**STATED PROBLEM:**
Rewrite the text of the material below, replacing "screen reader" with "braille display" and keeping everything else the same. Leave the pictures out of your answer.

**INPUT ROWS:**
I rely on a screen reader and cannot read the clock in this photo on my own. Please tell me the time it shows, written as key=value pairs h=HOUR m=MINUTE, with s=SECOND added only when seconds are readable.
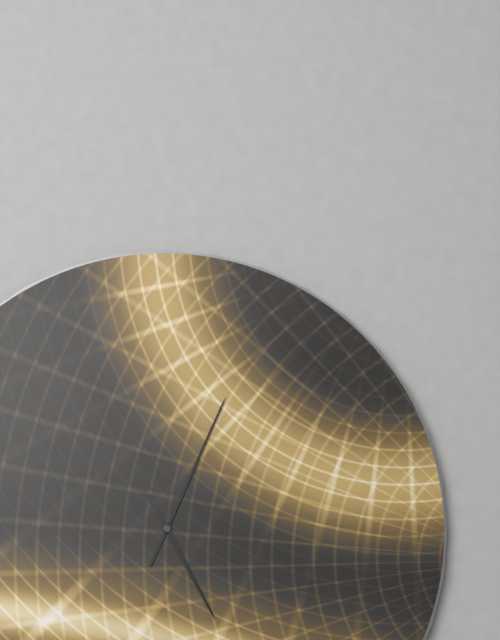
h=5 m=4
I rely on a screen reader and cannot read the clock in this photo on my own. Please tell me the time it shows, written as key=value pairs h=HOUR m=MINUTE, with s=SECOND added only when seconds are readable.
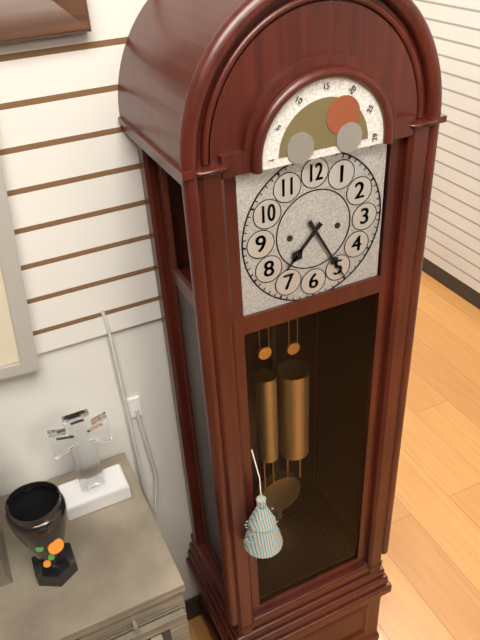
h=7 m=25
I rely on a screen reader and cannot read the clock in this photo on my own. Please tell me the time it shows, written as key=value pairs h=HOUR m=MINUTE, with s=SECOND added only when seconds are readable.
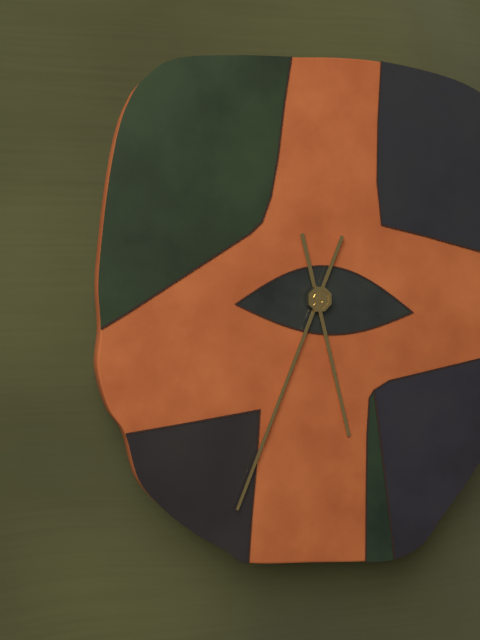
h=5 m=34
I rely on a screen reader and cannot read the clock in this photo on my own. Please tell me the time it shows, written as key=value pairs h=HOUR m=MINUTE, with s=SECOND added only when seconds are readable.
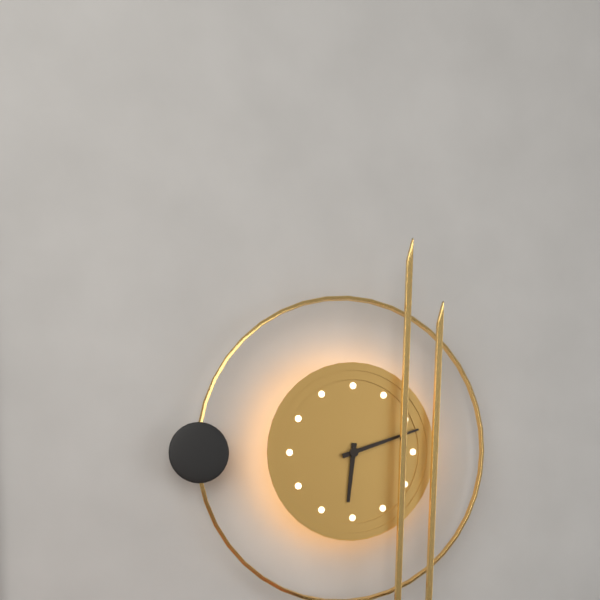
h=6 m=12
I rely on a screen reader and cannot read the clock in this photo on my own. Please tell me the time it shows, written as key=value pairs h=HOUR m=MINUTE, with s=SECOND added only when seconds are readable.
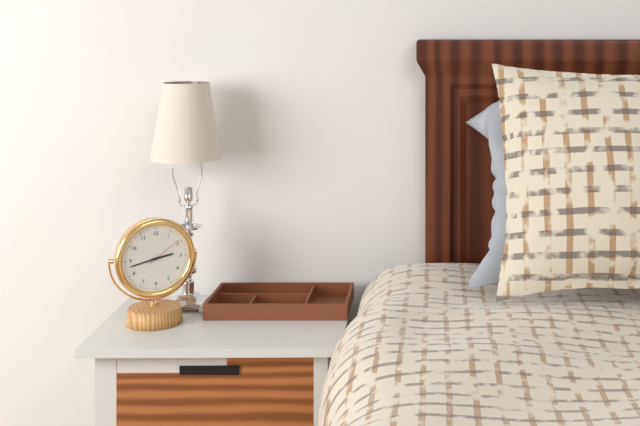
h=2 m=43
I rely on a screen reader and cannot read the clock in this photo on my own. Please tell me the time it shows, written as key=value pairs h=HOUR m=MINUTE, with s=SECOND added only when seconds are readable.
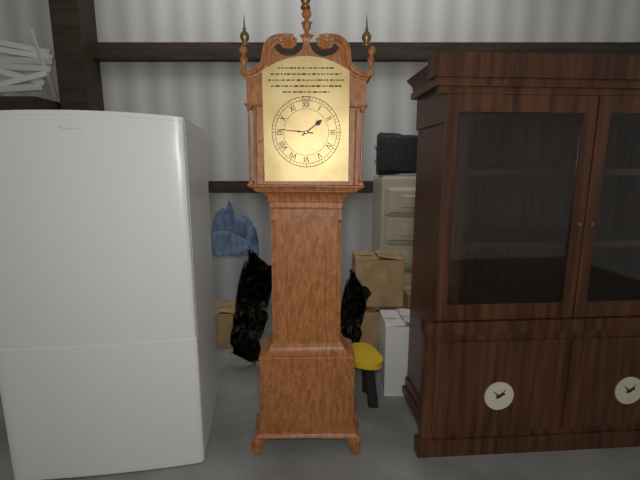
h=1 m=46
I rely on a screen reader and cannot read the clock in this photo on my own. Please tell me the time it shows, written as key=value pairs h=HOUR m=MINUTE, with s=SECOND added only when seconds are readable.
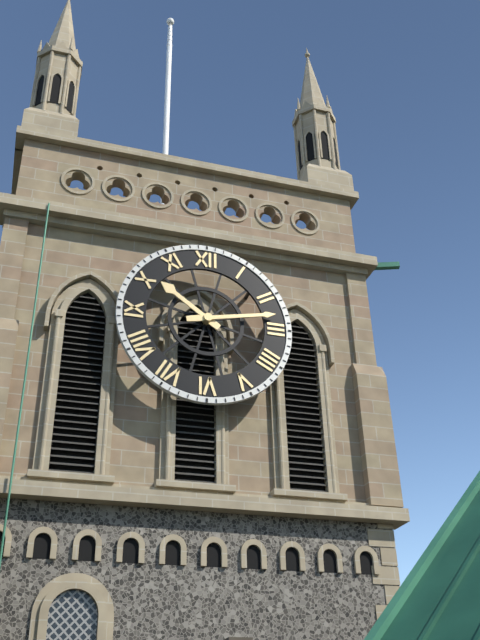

**SOLUTION TO THIS EXERCISE:**
I rely on a braille display and cannot read the clock in this photo on my own. Please tell me the time it shows, written as key=value pairs h=HOUR m=MINUTE, with s=SECOND added only when seconds are readable.
h=5 m=4
I rely on a braille display and cannot read the clock in this photo on my own. Please tell me the time it shows, written as key=value pairs h=HOUR m=MINUTE, with s=SECOND added only when seconds are readable.
h=7 m=25
I rely on a braille display and cannot read the clock in this photo on my own. Please tell me the time it shows, written as key=value pairs h=HOUR m=MINUTE, with s=SECOND added only when seconds are readable.
h=5 m=34
I rely on a braille display and cannot read the clock in this photo on my own. Please tell me the time it shows, written as key=value pairs h=HOUR m=MINUTE, with s=SECOND added only when seconds are readable.
h=6 m=12
I rely on a braille display and cannot read the clock in this photo on my own. Please tell me the time it shows, written as key=value pairs h=HOUR m=MINUTE, with s=SECOND added only when seconds are readable.
h=2 m=43
I rely on a braille display and cannot read the clock in this photo on my own. Please tell me the time it shows, written as key=value pairs h=HOUR m=MINUTE, with s=SECOND added only when seconds are readable.
h=1 m=46
I rely on a braille display and cannot read the clock in this photo on my own. Please tell me the time it shows, written as key=value pairs h=HOUR m=MINUTE, with s=SECOND added only when seconds are readable.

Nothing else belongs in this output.